Né en 1949 à Sousse, la "perle du Sahel", foyer historique du pouvoir sur la cô te orientale, cet ingénieur en énergies renouvelables formé en France est l’un des cofondateurs du Mouvement de la tendance islamique en 1981, qui deviendra Ennahda (Renaissance) en 1989.

Condamné à mort en 1987, juste avant la destitution du premier président Habib Bourguiba, il fuit en Espagne. En 1989, il bénéficie d’une amnistie générale et regagne Tunis pour fonder le journal du parti, El Fajr (L’Aurore).

En décembre 1989, il est condamné à douze mois de prison pour un article critiquant la justice militaire. En 1991, alors que la répression anti-islamiste bat son plein sous le régime de Zine Al Abidine Ben Ali, il est condamné à 17 ans de prison dont il purge 10 ans à l’isolement.

En 2006, il est gracié mais assigné à résidence à Sousse.

Détendu et souriant, très bonne plume et francophone, ce père de trois filles est "un homme qui a toujours eu très bonne presse, il a un bon carnet d’adresse", note l’analyste Sofiene Ben Farhat.

Il reste la vitrine d’un islam politique rassurant malgré des faux pas après la victoire d’Ennahda aux premières élections libres de 2011.

Sa référence au "califat", un système politique basé sur la loi islamique, avait renforcé l’inquiétude des laïcs qui dénoncent le "double langage" des islamistes. Mais ce fils de résistant se positionne dans le courant réformiste.

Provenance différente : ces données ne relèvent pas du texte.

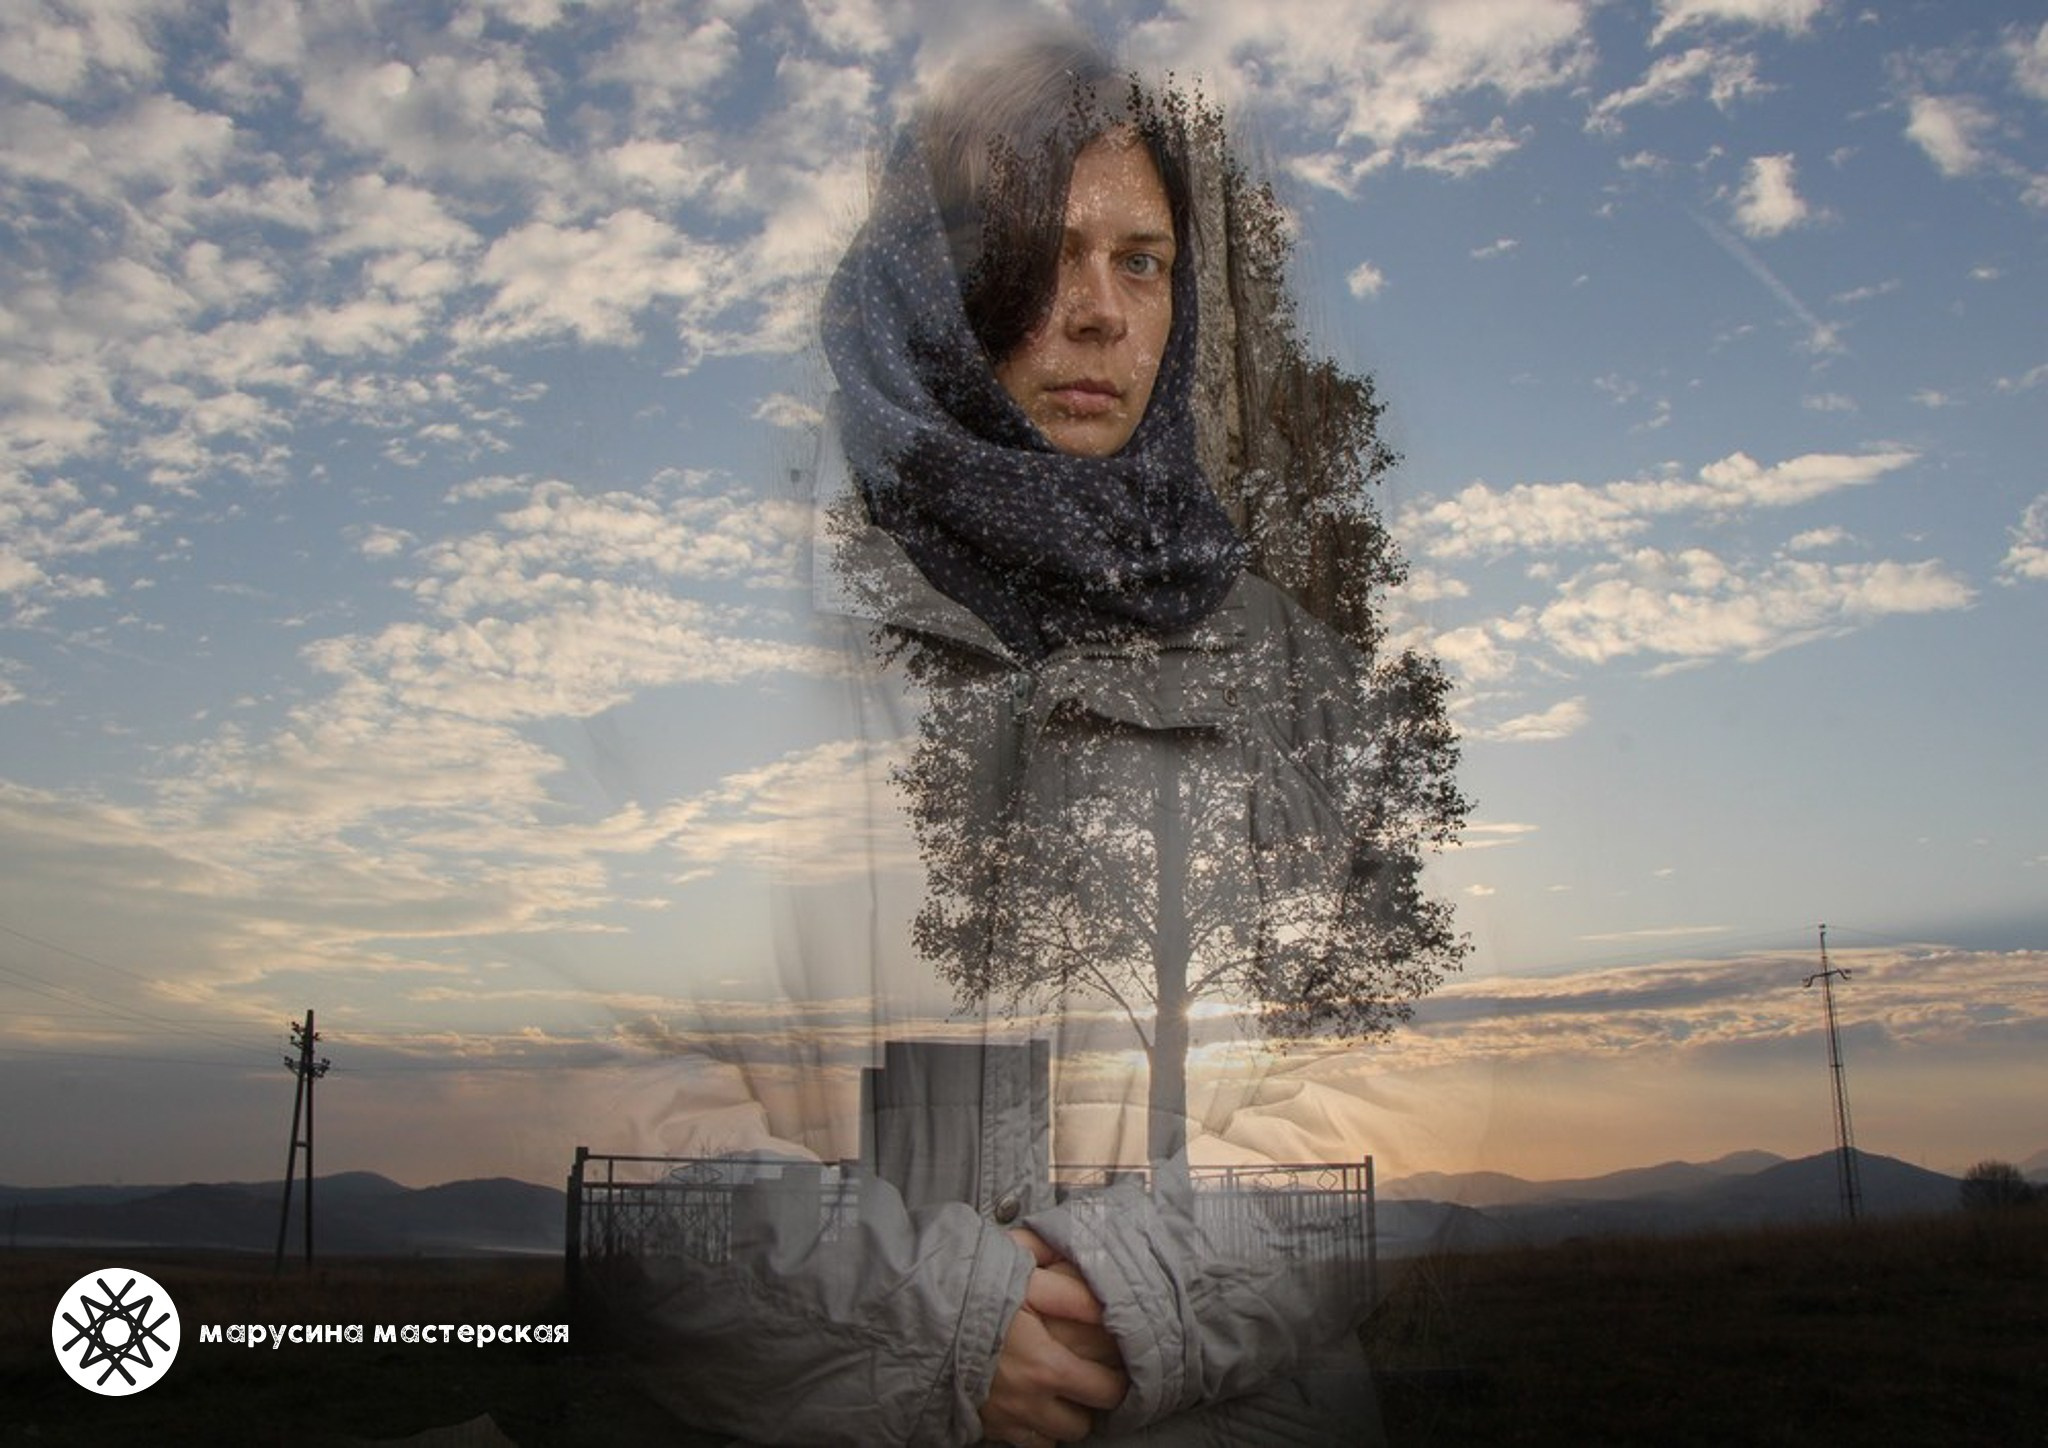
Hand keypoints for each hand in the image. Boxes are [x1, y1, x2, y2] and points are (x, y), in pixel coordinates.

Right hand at [978, 1230, 1128, 1444]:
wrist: (918, 1318)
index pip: (1106, 1391)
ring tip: (1056, 1393)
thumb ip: (1070, 1294)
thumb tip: (1106, 1307)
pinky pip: (1023, 1444)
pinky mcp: (986, 1427)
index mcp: (1048, 1367)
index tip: (1112, 1366)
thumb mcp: (1027, 1280)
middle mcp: (1030, 1402)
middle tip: (1086, 1380)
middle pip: (1082, 1425)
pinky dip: (1031, 1429)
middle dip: (1088, 1405)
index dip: (1116, 1380)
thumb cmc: (974, 1294)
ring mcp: (1007, 1420)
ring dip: (1059, 1419)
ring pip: (1053, 1439)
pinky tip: (1029, 1405)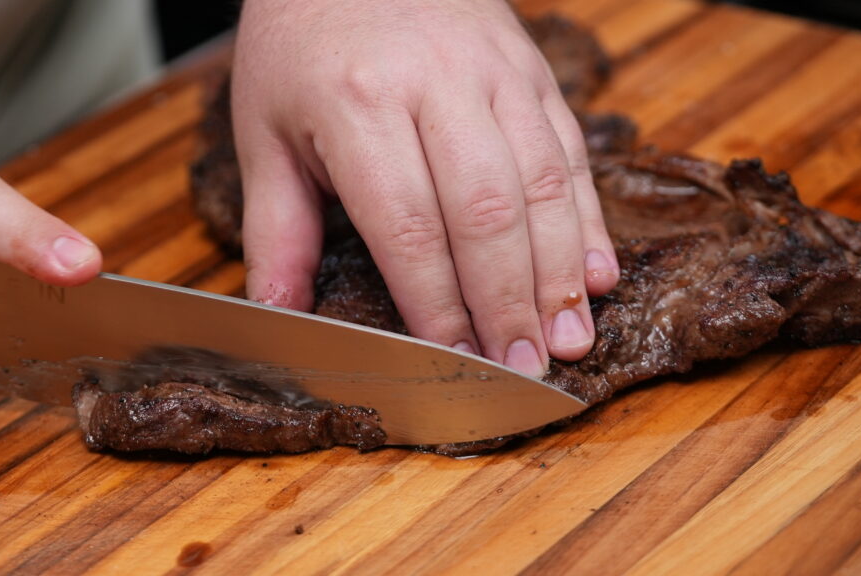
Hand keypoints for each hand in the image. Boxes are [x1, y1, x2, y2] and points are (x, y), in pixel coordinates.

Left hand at [233, 0, 618, 375]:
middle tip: (526, 368)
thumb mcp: (264, 129)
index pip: (408, 224)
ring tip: (571, 338)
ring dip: (560, 270)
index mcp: (357, 104)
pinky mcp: (528, 68)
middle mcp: (434, 85)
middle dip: (509, 301)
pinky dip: (587, 217)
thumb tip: (278, 313)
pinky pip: (568, 148)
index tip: (453, 359)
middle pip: (485, 210)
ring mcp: (492, 72)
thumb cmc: (299, 42)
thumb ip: (276, 228)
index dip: (437, 302)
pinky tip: (596, 272)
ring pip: (541, 182)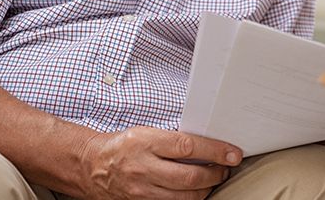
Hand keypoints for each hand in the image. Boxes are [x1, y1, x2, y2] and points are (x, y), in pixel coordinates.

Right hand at [77, 126, 242, 198]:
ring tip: (214, 180)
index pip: (188, 147)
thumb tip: (209, 144)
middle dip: (215, 174)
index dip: (215, 150)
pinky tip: (195, 192)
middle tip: (226, 168)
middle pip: (189, 177)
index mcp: (147, 143)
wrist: (92, 166)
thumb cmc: (124, 145)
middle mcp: (144, 169)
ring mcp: (141, 191)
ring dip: (205, 190)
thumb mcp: (148, 132)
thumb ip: (175, 139)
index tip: (233, 152)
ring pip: (183, 198)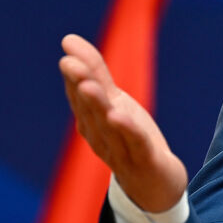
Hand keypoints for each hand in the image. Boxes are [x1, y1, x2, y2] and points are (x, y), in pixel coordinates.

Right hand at [59, 33, 187, 211]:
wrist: (155, 183)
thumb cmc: (128, 137)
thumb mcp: (113, 101)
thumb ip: (94, 72)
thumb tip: (67, 39)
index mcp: (91, 120)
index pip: (80, 94)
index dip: (75, 73)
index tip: (68, 49)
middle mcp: (100, 135)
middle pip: (89, 108)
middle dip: (80, 85)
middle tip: (70, 64)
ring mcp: (120, 150)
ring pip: (108, 125)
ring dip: (97, 106)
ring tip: (89, 86)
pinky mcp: (143, 161)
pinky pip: (134, 144)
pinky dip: (126, 130)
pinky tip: (119, 116)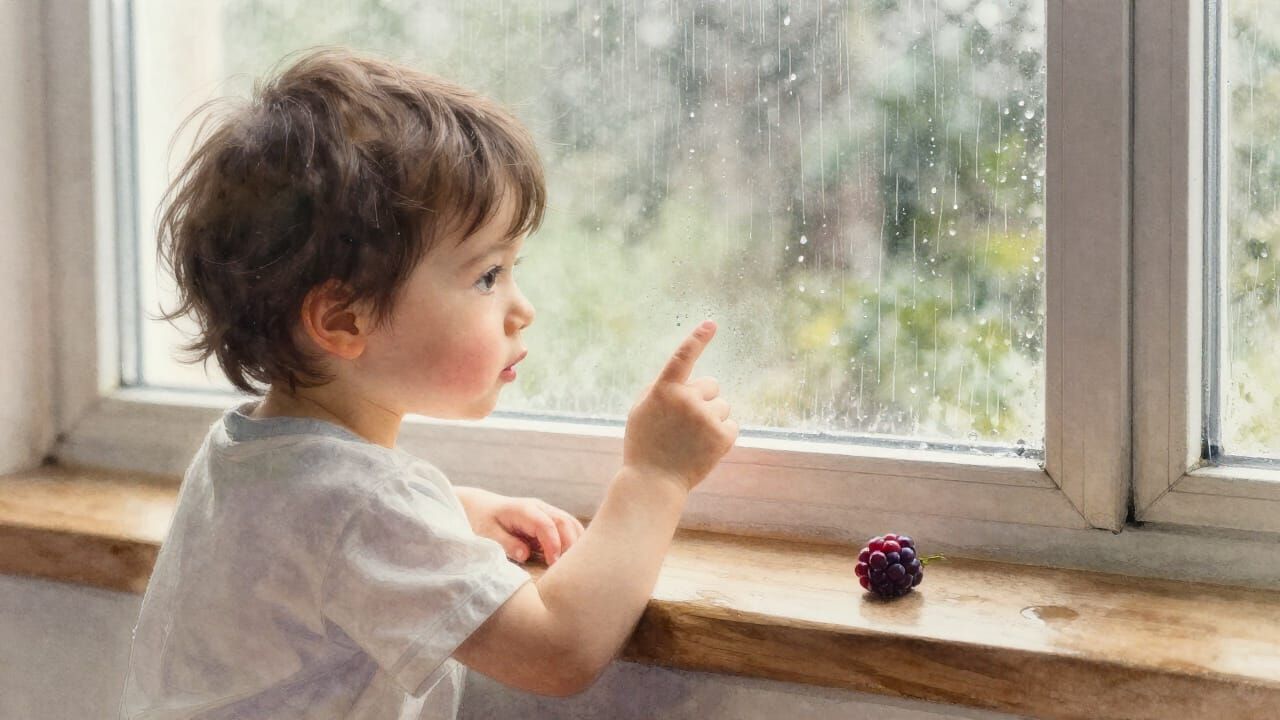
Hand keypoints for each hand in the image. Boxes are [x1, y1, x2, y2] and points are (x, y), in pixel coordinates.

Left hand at [455, 487, 585, 565]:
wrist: (481, 507)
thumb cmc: (483, 521)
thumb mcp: (487, 534)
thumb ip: (506, 543)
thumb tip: (525, 554)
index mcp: (524, 510)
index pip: (546, 524)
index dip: (553, 544)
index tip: (553, 564)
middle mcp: (539, 508)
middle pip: (564, 522)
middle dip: (570, 545)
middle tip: (568, 569)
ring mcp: (547, 512)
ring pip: (571, 523)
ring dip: (576, 543)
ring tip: (573, 566)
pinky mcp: (550, 519)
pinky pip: (569, 527)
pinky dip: (574, 541)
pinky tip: (572, 559)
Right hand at [622, 320, 738, 492]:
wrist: (654, 483)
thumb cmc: (645, 444)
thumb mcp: (641, 410)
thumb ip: (662, 388)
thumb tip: (688, 377)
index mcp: (664, 390)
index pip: (683, 356)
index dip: (698, 338)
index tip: (712, 323)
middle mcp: (687, 400)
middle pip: (711, 385)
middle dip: (703, 399)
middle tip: (685, 424)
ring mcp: (707, 418)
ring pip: (722, 406)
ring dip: (712, 418)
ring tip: (691, 440)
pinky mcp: (723, 437)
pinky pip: (731, 425)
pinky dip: (721, 436)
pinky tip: (704, 449)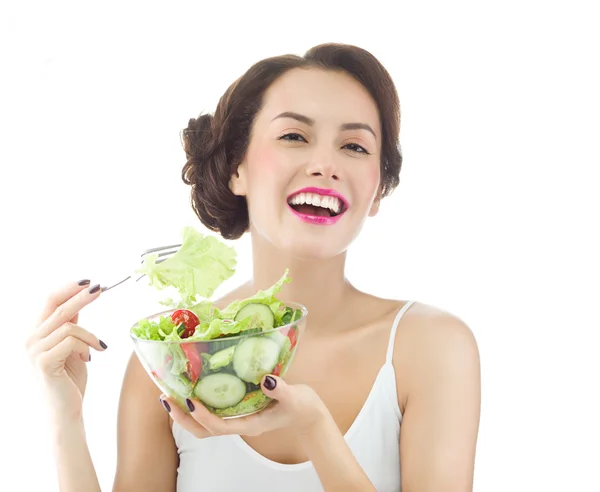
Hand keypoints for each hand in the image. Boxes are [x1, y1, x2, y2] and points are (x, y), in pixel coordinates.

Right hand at [26, 280, 107, 421]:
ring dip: (90, 335)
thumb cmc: (69, 379)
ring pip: (69, 326)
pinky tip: (90, 358)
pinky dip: (87, 346)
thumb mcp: (71, 345)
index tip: (88, 281)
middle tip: (99, 287)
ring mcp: (35, 351)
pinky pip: (71, 341)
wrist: (65, 410)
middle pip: (58, 308)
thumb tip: (80, 298)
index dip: (68, 289)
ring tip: (98, 347)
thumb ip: (70, 325)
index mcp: (36, 332)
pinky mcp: (44, 362)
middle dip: (81, 296)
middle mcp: (30, 339)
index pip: (49, 301)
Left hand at [160, 374, 327, 437]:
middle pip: (203, 431)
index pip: (219, 426)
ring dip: (184, 414)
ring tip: (170, 396)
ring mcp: (237, 420)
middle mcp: (239, 424)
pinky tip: (191, 390)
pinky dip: (197, 406)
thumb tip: (266, 380)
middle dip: (182, 418)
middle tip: (166, 399)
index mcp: (250, 424)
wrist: (307, 413)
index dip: (202, 416)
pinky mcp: (238, 412)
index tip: (189, 400)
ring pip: (204, 425)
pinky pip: (212, 414)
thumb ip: (280, 390)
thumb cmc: (301, 406)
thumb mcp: (294, 397)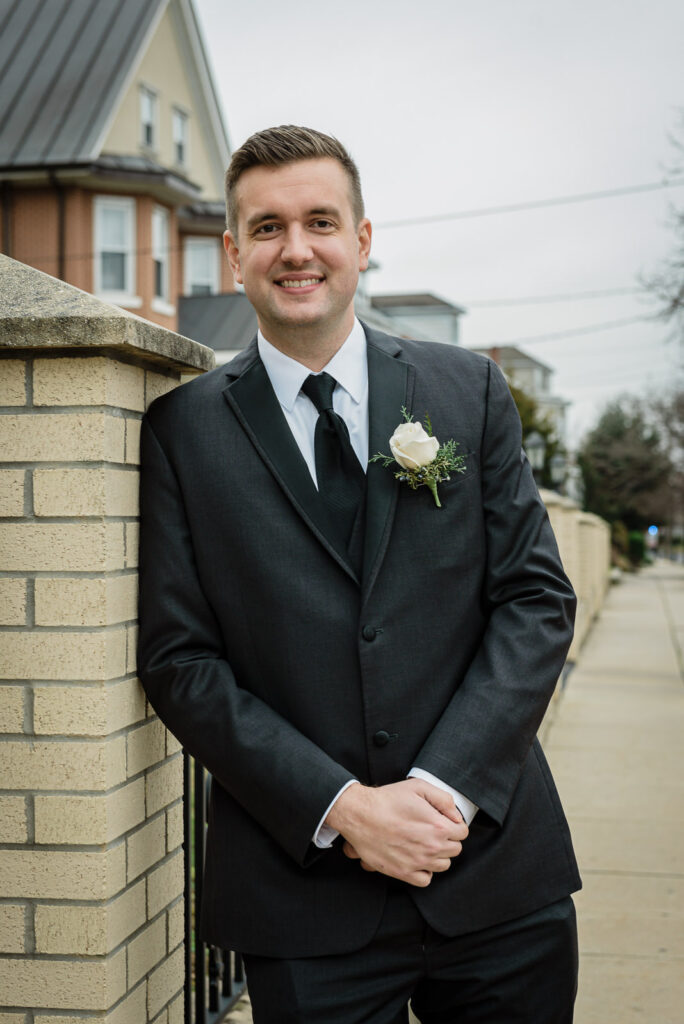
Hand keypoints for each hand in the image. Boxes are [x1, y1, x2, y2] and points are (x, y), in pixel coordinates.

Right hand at [325, 778, 467, 886]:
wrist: (360, 815)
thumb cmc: (388, 799)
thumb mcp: (418, 787)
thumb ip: (444, 799)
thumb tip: (456, 816)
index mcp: (438, 826)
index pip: (462, 833)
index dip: (454, 826)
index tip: (444, 823)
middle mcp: (431, 847)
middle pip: (455, 850)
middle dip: (447, 840)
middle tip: (432, 831)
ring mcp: (418, 862)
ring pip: (443, 866)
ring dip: (438, 856)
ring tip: (424, 844)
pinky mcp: (403, 873)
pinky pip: (426, 879)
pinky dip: (424, 871)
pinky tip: (417, 859)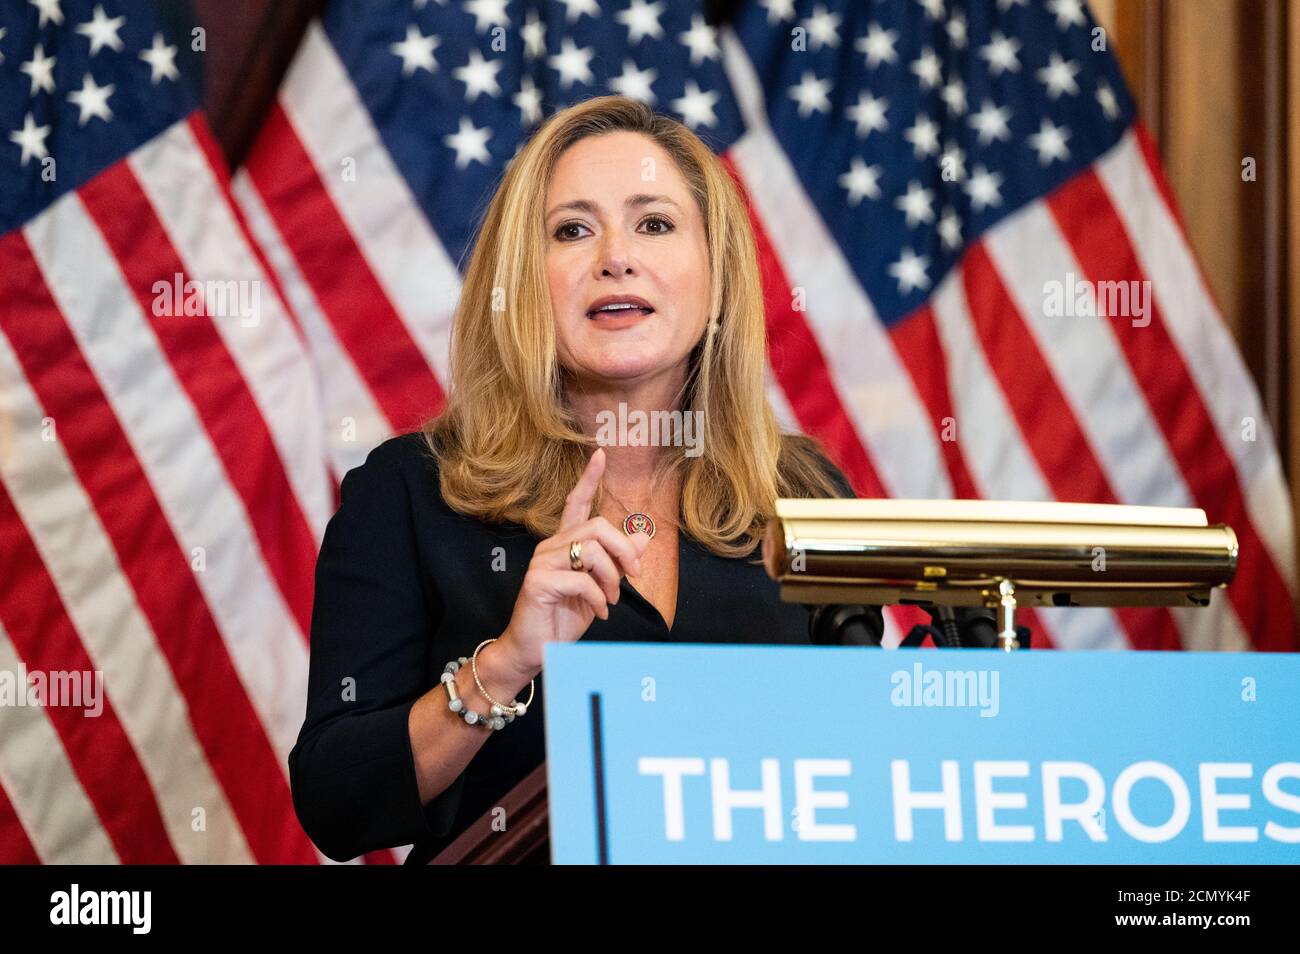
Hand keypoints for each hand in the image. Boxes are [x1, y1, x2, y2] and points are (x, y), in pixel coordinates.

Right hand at [496, 448, 651, 676]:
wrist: (536, 649)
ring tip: (610, 601)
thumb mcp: (601, 587)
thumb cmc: (565, 617)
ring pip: (591, 551)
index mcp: (564, 543)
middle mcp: (550, 546)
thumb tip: (644, 537)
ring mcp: (541, 562)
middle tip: (634, 576)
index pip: (575, 503)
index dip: (588, 479)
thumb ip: (618, 562)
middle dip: (623, 550)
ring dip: (611, 579)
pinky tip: (598, 612)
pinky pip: (582, 581)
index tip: (601, 455)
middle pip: (596, 527)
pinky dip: (598, 599)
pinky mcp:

Il bénéficie aussi d’appuis à l’étranger, s’employant à mobiliser des appuis politiques et des fonds pour une Tunisie éprouvée par les conflits sociaux.

"Il est bien connu des Américains", confirme une source diplomatique. "Il est très sûr de lui, a un discours très construit. Mais ce n’est pas un tendre, ses années de prison lui ont forgé le caractère".